## The data:
○ ○ ○ ○

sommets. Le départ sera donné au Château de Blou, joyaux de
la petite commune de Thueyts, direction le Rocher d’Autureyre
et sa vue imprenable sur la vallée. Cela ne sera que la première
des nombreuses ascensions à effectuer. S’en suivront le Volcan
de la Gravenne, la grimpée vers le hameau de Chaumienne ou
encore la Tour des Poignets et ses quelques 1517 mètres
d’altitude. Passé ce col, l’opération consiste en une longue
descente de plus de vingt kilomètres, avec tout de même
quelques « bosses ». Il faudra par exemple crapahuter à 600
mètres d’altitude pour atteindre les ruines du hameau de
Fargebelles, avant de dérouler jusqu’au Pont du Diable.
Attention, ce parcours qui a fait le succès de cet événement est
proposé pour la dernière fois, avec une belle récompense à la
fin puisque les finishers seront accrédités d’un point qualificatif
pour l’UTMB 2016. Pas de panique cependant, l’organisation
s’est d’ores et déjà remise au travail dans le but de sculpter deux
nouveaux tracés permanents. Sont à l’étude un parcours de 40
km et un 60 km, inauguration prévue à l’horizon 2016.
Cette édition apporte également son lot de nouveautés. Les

○ ○ ○ ○

## Work to be completed:
Please pick out and copy every line in the rows above that contains the word "pour".

## Completed exercise:
mètres d’altitude pour atteindre les ruines du hameau de
proposé pour la dernière fois, avec une belle récompense à la
pour l’UTMB 2016. Pas de panique cependant, l’organisation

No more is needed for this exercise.